The setup in this scenario was achieved by installing the following:
Identity Synchronization for Windows Core.
Directory Server Connector.
Active Directory Connector on the same machine where Identity Synchronization for Windows Core and Directory Server Connector are installed.
Windows NT Connector on a machine in the same LAN.
In this case study, the Active Directory Connector communicates across the WAN with the Active Directory domain controller on the west coast. A domain controller is available on the east coast, but because it is not the PDC FSMO role owner, synchronization would be significantly delayed if it was selected.

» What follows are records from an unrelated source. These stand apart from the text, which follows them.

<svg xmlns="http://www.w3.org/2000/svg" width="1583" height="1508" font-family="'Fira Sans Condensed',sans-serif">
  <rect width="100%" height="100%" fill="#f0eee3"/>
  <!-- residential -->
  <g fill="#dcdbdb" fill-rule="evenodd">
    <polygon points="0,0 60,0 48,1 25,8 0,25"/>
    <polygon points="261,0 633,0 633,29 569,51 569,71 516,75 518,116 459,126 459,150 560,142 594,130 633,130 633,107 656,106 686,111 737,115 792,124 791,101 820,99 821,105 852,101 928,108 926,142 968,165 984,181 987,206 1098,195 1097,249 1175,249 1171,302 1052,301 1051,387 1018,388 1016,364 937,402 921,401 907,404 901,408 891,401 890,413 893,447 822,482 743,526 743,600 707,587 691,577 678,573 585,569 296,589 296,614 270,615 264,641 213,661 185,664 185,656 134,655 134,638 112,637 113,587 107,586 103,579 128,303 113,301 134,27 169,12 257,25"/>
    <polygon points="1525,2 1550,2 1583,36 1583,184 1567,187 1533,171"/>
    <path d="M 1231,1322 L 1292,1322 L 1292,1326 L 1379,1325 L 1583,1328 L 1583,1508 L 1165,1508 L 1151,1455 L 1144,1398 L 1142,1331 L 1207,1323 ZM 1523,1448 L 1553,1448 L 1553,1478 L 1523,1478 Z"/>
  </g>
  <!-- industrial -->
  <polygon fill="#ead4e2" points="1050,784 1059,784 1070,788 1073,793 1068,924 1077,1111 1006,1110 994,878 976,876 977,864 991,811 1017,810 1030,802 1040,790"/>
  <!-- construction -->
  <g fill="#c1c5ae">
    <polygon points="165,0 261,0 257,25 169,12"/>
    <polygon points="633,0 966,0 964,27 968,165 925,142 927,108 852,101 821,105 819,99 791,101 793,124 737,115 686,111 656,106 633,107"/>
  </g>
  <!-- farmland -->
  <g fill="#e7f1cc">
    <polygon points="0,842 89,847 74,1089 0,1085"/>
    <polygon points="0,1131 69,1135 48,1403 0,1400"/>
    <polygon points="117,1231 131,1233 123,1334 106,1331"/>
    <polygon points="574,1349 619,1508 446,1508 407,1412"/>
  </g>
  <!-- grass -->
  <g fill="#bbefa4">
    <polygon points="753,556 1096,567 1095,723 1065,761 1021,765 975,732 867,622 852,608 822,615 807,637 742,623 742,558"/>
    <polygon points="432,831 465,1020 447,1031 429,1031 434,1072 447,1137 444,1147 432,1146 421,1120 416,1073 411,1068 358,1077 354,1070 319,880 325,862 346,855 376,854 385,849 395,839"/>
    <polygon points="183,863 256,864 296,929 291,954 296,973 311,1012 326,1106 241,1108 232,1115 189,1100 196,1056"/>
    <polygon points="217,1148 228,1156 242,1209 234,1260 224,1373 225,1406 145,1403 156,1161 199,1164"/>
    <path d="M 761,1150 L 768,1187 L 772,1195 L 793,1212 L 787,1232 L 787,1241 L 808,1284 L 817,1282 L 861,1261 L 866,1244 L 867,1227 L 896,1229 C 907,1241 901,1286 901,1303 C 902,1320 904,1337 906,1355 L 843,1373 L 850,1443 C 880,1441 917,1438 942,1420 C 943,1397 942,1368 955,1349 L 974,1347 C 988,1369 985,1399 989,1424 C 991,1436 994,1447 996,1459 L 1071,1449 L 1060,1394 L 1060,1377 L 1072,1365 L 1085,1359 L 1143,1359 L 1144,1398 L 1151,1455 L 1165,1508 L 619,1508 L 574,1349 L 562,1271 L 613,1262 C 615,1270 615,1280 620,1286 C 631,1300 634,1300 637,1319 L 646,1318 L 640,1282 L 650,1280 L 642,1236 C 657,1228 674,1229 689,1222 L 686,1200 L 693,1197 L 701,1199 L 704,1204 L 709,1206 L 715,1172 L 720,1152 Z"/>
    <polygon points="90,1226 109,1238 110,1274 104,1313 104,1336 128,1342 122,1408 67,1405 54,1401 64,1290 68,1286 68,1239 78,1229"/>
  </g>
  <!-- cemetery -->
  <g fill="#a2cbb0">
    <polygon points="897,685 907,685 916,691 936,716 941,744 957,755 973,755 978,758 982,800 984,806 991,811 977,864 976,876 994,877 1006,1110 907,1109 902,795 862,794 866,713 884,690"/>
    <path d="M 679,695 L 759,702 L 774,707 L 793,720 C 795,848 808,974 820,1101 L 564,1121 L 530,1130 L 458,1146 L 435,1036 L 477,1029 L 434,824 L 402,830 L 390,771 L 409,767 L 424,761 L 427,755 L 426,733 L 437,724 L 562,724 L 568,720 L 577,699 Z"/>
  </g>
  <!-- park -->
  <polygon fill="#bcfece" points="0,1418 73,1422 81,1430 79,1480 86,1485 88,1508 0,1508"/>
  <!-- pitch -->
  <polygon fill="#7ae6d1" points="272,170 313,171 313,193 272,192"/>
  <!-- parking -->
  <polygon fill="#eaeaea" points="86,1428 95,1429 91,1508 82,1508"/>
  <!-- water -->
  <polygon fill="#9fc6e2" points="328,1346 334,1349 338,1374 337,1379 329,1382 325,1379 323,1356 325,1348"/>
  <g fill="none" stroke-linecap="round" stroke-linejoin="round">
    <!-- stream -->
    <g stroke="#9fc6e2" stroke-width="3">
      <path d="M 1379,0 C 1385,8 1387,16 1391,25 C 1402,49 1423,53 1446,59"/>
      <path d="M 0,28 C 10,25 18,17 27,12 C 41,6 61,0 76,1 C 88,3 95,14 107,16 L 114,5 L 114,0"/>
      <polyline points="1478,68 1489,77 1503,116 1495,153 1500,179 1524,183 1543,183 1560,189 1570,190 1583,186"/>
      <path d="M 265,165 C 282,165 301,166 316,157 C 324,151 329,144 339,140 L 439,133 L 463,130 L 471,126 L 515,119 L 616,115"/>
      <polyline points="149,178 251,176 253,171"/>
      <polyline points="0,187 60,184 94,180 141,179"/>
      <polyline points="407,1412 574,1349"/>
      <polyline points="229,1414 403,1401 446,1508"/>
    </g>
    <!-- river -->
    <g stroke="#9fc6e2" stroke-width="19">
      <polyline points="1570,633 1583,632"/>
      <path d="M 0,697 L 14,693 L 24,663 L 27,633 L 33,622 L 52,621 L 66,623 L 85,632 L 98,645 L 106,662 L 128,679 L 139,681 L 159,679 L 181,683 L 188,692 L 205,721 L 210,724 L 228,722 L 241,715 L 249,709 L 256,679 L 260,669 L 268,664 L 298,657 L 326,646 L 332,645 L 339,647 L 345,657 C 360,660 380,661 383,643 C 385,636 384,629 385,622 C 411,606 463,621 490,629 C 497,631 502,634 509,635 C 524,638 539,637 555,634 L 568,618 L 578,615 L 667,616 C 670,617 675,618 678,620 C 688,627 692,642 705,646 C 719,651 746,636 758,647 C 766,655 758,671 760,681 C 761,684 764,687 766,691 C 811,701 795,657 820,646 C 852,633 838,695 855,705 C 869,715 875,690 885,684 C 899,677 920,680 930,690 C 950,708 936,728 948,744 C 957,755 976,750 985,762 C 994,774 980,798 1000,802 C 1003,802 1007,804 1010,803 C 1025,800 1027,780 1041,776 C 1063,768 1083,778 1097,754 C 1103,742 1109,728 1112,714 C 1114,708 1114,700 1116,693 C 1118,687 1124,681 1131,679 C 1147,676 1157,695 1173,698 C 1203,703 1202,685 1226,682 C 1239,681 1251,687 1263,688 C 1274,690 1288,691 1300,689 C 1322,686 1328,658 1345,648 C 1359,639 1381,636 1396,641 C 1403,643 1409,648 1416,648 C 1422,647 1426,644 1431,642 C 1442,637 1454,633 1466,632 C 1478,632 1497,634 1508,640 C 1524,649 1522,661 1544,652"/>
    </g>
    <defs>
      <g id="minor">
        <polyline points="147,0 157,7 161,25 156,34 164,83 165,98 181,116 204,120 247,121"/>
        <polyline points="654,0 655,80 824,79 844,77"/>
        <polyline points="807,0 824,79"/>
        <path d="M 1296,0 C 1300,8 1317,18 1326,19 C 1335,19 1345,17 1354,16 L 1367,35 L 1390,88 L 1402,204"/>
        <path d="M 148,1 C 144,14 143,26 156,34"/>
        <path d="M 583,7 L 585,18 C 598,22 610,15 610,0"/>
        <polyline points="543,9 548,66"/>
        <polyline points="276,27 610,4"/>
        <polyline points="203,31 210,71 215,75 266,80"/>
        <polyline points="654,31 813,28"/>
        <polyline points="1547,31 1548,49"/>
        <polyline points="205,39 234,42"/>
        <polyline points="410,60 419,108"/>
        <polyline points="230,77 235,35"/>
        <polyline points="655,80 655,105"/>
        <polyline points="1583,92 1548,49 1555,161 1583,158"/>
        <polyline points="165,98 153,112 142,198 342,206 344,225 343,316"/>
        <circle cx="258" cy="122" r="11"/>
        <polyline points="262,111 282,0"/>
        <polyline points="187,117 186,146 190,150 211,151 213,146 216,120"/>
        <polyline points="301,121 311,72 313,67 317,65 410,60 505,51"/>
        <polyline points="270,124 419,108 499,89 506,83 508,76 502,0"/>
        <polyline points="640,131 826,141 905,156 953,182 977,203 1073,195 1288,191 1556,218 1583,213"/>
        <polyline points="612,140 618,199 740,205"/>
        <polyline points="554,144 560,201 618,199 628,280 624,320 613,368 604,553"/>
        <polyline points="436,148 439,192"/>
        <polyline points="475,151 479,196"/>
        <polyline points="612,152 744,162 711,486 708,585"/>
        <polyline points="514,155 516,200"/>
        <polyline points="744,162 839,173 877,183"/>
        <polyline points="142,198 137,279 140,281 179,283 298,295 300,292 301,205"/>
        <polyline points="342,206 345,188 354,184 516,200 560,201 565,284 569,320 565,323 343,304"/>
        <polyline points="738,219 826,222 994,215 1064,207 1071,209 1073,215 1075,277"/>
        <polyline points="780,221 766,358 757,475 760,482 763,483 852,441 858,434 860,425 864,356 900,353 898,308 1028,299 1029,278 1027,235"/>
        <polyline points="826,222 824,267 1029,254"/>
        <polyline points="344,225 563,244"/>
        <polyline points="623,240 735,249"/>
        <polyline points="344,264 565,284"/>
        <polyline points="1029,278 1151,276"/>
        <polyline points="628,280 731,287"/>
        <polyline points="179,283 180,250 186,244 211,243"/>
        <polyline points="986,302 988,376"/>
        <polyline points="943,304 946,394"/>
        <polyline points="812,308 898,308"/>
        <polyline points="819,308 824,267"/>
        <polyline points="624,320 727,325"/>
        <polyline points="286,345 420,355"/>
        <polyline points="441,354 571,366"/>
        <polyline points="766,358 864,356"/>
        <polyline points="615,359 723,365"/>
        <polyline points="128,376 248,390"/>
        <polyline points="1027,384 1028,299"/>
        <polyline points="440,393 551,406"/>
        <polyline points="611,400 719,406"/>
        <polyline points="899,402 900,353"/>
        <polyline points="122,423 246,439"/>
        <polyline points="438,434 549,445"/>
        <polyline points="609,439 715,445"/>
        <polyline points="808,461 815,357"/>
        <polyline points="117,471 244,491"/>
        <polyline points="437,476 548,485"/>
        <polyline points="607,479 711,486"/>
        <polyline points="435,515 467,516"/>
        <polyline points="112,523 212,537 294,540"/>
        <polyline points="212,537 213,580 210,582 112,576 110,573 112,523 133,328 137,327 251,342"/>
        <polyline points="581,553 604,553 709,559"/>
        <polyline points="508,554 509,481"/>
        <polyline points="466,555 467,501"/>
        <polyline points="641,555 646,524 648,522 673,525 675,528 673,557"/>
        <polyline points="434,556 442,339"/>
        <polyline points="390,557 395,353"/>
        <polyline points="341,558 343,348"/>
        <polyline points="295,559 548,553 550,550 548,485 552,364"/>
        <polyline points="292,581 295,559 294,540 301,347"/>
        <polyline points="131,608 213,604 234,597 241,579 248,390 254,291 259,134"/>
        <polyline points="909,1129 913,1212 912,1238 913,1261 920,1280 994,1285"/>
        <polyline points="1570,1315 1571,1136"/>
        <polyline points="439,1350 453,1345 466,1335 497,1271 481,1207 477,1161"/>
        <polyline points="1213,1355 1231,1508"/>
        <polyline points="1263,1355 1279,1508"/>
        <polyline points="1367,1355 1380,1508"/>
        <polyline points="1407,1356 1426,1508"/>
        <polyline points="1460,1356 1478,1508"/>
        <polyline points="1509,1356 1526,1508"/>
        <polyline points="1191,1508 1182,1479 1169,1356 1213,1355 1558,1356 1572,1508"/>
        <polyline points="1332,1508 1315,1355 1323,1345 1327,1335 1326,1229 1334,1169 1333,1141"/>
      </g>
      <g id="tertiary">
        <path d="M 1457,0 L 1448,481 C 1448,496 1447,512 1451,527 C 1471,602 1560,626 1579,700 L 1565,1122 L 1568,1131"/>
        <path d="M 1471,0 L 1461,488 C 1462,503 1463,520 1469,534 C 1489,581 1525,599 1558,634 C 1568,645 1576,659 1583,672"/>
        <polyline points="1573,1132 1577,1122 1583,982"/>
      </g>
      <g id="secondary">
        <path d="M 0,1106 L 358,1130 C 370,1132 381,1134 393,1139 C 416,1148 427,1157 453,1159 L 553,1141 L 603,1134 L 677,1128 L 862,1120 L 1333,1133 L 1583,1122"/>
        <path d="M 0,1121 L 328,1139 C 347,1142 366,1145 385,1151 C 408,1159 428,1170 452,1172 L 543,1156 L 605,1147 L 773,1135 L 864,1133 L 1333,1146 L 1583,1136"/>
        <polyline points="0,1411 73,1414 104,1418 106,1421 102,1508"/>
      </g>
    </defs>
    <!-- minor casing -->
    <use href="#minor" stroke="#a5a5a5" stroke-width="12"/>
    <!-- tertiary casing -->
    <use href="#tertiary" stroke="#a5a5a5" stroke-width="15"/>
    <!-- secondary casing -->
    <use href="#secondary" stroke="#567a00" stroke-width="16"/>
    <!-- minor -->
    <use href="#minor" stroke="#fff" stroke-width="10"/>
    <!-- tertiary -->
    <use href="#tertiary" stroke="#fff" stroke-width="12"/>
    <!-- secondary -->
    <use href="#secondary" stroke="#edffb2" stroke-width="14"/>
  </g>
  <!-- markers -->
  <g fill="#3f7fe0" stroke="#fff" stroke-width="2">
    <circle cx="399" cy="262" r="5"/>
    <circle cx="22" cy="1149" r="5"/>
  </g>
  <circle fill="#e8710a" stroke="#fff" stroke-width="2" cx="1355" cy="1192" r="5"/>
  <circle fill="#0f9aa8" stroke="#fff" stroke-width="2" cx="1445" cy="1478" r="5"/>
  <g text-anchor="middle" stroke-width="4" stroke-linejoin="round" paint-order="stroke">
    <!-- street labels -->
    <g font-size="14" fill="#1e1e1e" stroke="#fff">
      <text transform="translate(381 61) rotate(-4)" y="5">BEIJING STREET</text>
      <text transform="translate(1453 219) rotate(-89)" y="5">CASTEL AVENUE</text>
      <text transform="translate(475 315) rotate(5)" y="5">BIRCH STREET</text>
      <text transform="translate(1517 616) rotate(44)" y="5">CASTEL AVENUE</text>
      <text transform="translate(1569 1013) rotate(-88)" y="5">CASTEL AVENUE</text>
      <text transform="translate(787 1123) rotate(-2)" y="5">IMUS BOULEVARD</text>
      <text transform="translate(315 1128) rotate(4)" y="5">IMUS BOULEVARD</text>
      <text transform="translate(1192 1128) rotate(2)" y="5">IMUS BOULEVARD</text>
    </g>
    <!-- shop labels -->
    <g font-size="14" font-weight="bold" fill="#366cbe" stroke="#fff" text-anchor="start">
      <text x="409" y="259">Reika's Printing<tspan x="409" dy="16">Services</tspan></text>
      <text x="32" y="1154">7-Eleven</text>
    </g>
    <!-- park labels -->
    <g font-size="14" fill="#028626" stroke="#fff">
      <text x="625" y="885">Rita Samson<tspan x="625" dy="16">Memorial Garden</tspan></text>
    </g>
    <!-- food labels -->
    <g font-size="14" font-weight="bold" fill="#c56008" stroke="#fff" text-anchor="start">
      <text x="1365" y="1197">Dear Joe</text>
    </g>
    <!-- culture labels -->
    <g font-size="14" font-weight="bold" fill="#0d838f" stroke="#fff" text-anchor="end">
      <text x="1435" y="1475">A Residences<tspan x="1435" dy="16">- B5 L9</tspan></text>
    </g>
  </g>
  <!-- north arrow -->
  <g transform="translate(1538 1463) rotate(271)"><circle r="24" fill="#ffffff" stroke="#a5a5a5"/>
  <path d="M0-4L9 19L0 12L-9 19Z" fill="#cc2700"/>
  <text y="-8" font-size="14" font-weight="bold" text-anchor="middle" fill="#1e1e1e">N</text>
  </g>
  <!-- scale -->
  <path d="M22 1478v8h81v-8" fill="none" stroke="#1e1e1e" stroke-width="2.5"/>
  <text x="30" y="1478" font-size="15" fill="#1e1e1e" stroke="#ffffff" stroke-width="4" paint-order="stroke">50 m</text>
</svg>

When the Directory Server domain controller and Active Directory domain controller are separated by a WAN, you have the option of installing Identity Synchronization for Windows in one of the following:
On the same LAN as Directory Server
On the same LAN as Active Directory
Somewhere in between
In general, the best performance is achieved when Identity Synchronization for Windows is installed on the same LAN as Directory Server.
Identity Synchronization for Windows has been tested in a variety of WAN environments, but it requires minimum a link with at least T1 (1.44 Mb/sec) speeds and a round-trip latency of no more than 300 milliseconds.